ARTICLE
You can create an external table in Hive that represents a Kafka stream to query
real-time data in Kafka. You use a storage handler and table properties that map the Hive database to a Kafka topic and broker. If the Kafka data is not in JSON format, you alter the table to specify a serializer-deserializer for another format.
-
Get the name of the Kafka topic you want to query to use as a table property.
For example: "kafka.topic" = "wiki-hive-topic"
-
Construct the Kafka broker connection string.
For example:
"kafka.bootstrap.servers"="kafka.hostname.com:9092"
-
Create an external table named kafka_table using
'org.apache.hadoop.hive.kafka.KafkaStorageHandler'
as shown
in the following example:
CREATE EXTERNAL TABLE kafka_table
(`timestamp` timestamp , `page` string, `newPage` boolean,
added int, deleted bigint, delta double)
STORED BY 'org.apache.hadoop.hive.kafka.KafkaStorageHandler'
TBLPROPERTIES
("kafka.topic" = "test-topic", "kafka.bootstrap.servers"="localhost:9092");
-
If the default JSON serializer-deserializer is incompatible with your data,
choose another format in one of the following ways.

PARTS OF THE EXERCISE
**a.** In the records, from their first line through the line containing "list Kaggle.com [187, 763, 1125, 792]", can you swap "transcribe" for "write out", keep everything else the same, and leave out the pictures?
**b.** Can you continue the guide on querying Kafka from Hive, starting where it stops?

DATASET RECORDS
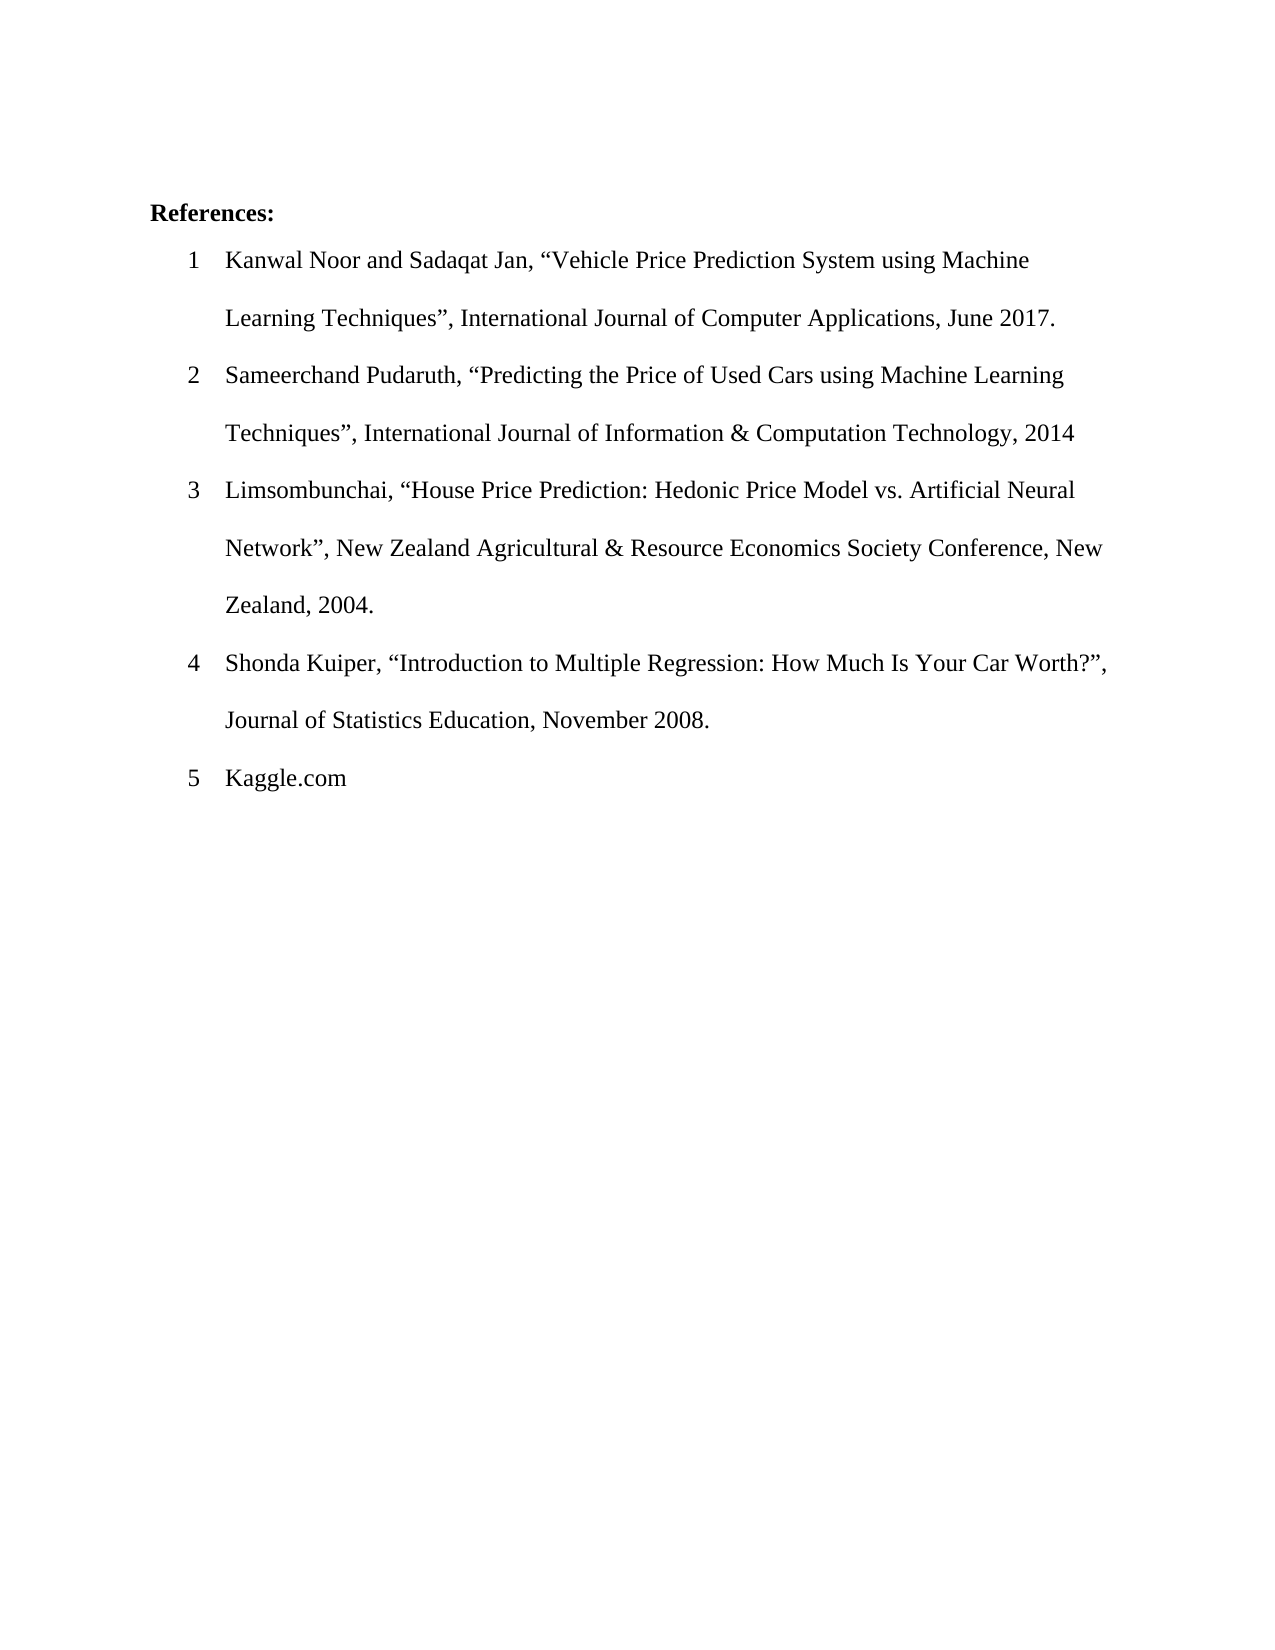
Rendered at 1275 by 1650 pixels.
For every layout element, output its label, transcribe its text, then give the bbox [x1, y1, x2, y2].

text References: [150, 198, 1125, 226]
list Limsombunchai, “House Price Prediction: Hedonic Price Model vs. Artificial Neural Network”, New Zealand Agricultural & Resource Economics Society Conference, New Zealand, 2004. [187, 475, 1125, 619]
list Shonda Kuiper, “Introduction to Multiple Regression: How Much Is Your Car Worth?”, Journal of Statistics Education, November 2008. [187, 648, 1125, 734]
list Sameerchand Pudaruth, “Predicting the Price of Used Cars using Machine Learning Techniques”, International Journal of Information & Computation Technology, 2014 [187, 360, 1125, 447]
list Kanwal Noor and Sadaqat Jan, “Vehicle Price Prediction System using Machine Learning Techniques”, International Journal of Computer Applications, June 2017. [187, 245, 1125, 332]
list Kaggle.com [187, 763, 1125, 792]
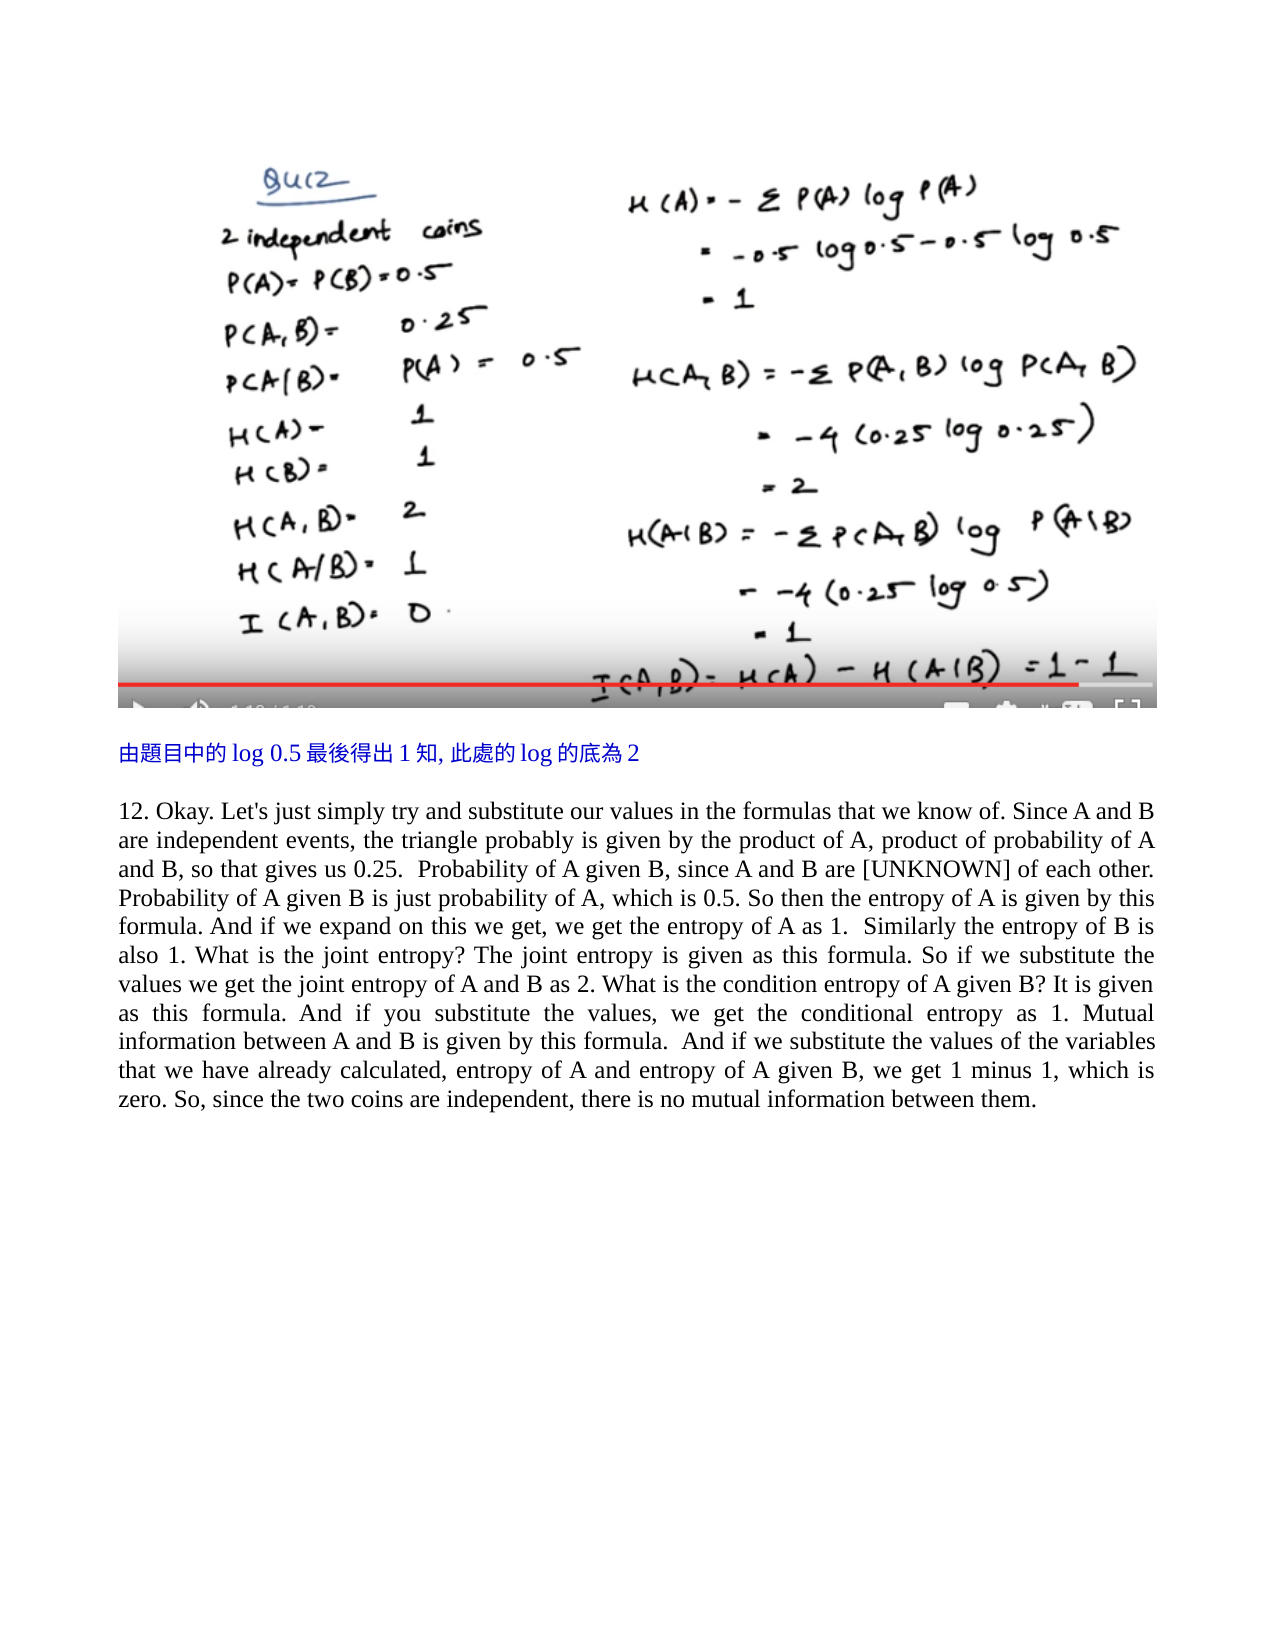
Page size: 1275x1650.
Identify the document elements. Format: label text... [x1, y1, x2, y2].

picture [118, 146, 1157, 708]
text 12. Okay. Let's just simply try and substitute our values in the formulas that we know of. Since A and B are independent events, the triangle probably is given by the product of A, product of probability of A and B, so that gives us 0.25. Probability of A given B, since A and B are [UNKNOWN] of each other. Probability of A given B is just probability of A, which is 0.5. So then the entropy of A is given by this formula. And if we expand on this we get, we get the entropy of A as 1. Similarly the entropy of B is also 1. What is the joint entropy? The joint entropy is given as this formula. So if we substitute the values we get the joint entropy of A and B as 2. What is the condition entropy of A given B? It is given as this formula. And if you substitute the values, we get the conditional entropy as 1. Mutual information between A and B is given by this formula. And if we substitute the values of the variables that we have already calculated, entropy of A and entropy of A given B, we get 1 minus 1, which is zero. So, since the two coins are independent, there is no mutual information between them. [118, 796, 1157, 1113]
text 由題目中的log 0.5最後得出1知, 此處的log的底為2 [118, 736, 1157, 768]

OUTPUTS IN ORDER
**a.**
Rendered at 1275 by 1650 pixels.
For every layout element, output its label, write out its text, then give the bbox [x1, y1, x2, y2].

text References: [150, 198, 1125, 226]
list Limsombunchai, “House Price Prediction: Hedonic Price Model vs. Artificial Neural Network”, New Zealand Agricultural & Resource Economics Society Conference, New Zealand, 2004. [187, 475, 1125, 619]
list Shonda Kuiper, “Introduction to Multiple Regression: How Much Is Your Car Worth?”, Journal of Statistics Education, November 2008. [187, 648, 1125, 734]
list Sameerchand Pudaruth, “Predicting the Price of Used Cars using Machine Learning Techniques”, International Journal of Information & Computation Technology, 2014 [187, 360, 1125, 447]
list Kanwal Noor and Sadaqat Jan, “Vehicle Price Prediction System using Machine Learning Techniques”, International Journal of Computer Applications, June 2017. [187, 245, 1125, 332]
list Kaggle.com [187, 763, 1125, 792]

**b.**
- Alter the table to use another supported serializer-deserializer. For
example, if your data is in Avro format, use the Kafke
serializer-deserializer for Avro:
ALTER TABLE kafka_table SET TBLPROPERTIES ("kafka.serde.class"="org.apache.hadoop.hive.serde2.avro.AvroSerDe");
- Create an external table that specifies the table in another format. For
example, create a table named that specifies the Avro format in the table
definition:
CREATE EXTERNAL TABLE kafka_t_avro
(`timestamp` timestamp , `page` string, `newPage` boolean,
added int, deleted bigint, delta double)
STORED BY 'org.apache.hadoop.hive.kafka.KafkaStorageHandler'
TBLPROPERTIES
("kafka.topic" = "test-topic",
"kafka.bootstrap.servers"="localhost:9092"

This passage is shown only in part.